Della stessa idea era anche il presidente dell'Istituto superiore di sanità (Iss), Silvio Brusaferro, che aveva precisato: "In questo momento non abbiamo evidenze per dire che il virus circola nell'aria". I principali canali di trasmissione, infatti, restano il contatto e il "droplet" (le goccioline prodotti da startuni e colpi di tosse). Ma il rischio di un "contagio per via aerogena era stato ipotizzato e dimostrato in alcuni contesti particolari e in presenza di alcune procedure soprattutto in ambito sanitario". Queste evidenze, citate dal presidente dell'Iss, potrebbero indicare la trasmissione del virus nelle stanze chiuse e affollate, dove il ricambio d'aria è difficile.

In ogni caso, sembra che la dispersione in aereosol sia possibile in circostanze in cui vengono eseguiti particolari trattamenti di supporto ospedalieri, che generano le piccole goccioline che costituiscono la nuvola. Si tratta dei casi in cui i pazienti vengono intubati, sottoposti a trattamento nebulizzante o alla ventilazione. "Allo stato attuale delle conoscenze sappiamo che il coronavirus si trasmette prevalentemente attraverso le goccioline nell’aria- ha spiegato a Repubblica l'epidemiologo dell'Iss, Paolo D'Ancona-Negli ospedali con molti pazienti sottoposti a ventilazione meccanica, potrebbe disperdersi anche con aerosol".

Come precisa Costantino Troise, presidente nazionale di Anaao-Assomed, "in tutte le manovre nella sale di rianimazione in cui si produce aerosol, il contagio avviene anche per via aerea". Per questo, senza adeguati ricambi d'aria, c'è un maggiore rischio di infezione nelle stanze ospedaliere. "Però- aggiunge Troise- la diffusione più frequente è quella attraverso le goccioline. La verità è che noi non sappiamo ancora tutto su questo virus".
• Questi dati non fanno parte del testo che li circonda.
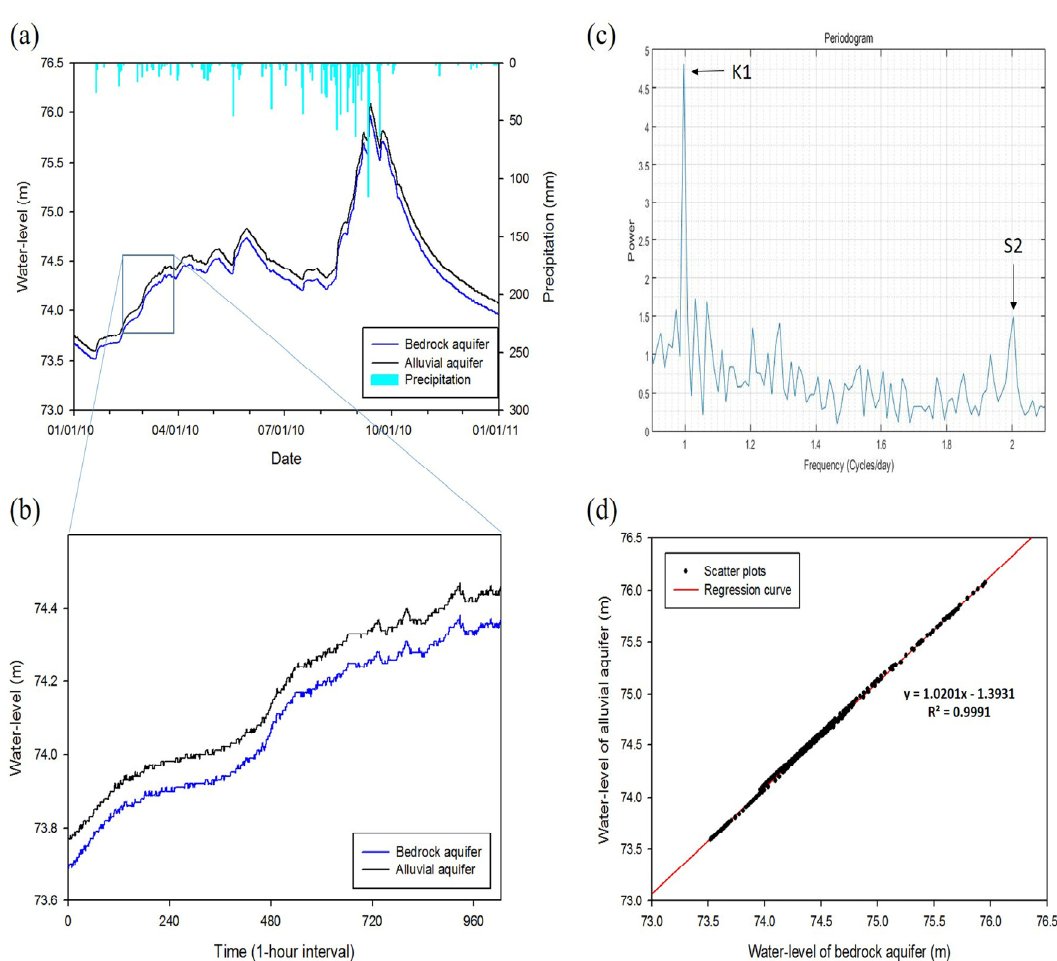
Figure 6. Results of the correlation analysis and harmonic analysis of the paired water-level data from shallow and deep monitoring wells in 2010 for Type I with identical pattern, high correlation coefficient, and the same unconfined/confined aquifer: ( a ) groundwater hydrograph; ( b ) one-hour interval data for spectral analysis; ( c ) signal components; and ( d ) correlated data.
Nonostante l'ipotesi del contagio tramite aerosol, molto dipende dalla concentrazione del virus nella nuvoletta di goccioline, che determina la possibilità o meno di infezione. "Se stai respirando aerosol col virus, non sappiamo quale sia la dose infettiva che dia una probabilità significativa di essere contagiati", ha precisato l’esperto di malattie infettive Jamie Llloyd-Smith.

In uno studio dell'ottobre 2019, che aveva indagato la trasmissibilità dei virus via aerosol, i ricercatori avevano sottolineato "la significativa trasmissione" ospedaliera della Sars e della Mers: gli aerosol, precisavano gli scienziati, "potrebbero eventualmente amplificare una via di infezione già consolidata per questi virus". Si tratta, per il momento, di ipotesi, che andranno verificate con studi più approfonditi, per confermare o smentire il ruolo dell'aerosol nella trasmissione del Covid-19.